**Work to complete:** For each line of the data below that contains "lamp", return that line.

(Indoor scene change data)
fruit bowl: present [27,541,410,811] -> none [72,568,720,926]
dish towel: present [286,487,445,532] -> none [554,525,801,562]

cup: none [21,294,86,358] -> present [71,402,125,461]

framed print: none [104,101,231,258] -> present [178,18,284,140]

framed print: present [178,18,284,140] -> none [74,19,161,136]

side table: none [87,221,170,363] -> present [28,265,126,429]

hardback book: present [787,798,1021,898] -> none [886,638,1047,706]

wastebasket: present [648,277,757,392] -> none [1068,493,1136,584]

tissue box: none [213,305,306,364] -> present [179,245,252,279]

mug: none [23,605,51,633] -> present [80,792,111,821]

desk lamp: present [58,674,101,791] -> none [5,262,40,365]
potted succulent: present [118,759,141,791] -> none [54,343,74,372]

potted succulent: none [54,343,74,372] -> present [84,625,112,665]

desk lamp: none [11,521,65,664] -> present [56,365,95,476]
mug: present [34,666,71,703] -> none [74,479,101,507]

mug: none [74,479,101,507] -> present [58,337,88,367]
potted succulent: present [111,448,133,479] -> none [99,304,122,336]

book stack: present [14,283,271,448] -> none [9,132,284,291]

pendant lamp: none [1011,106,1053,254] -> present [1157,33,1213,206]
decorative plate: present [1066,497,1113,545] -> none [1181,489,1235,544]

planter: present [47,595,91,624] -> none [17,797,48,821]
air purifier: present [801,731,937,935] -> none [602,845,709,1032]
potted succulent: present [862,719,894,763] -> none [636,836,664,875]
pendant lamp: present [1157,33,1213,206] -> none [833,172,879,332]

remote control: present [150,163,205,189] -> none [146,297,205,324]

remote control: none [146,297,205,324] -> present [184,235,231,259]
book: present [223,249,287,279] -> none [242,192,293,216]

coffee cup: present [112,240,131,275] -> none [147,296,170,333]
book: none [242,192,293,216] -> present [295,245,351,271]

**Solution:**
desk lamp: present [58,674,101,791] -> none [5,262,40,365]
desk lamp: none [11,521,65,664] -> present [56,365,95,476]
pendant lamp: none [1011,106,1053,254] -> present [1157,33,1213,206]
pendant lamp: present [1157,33,1213,206] -> none [833,172,879,332]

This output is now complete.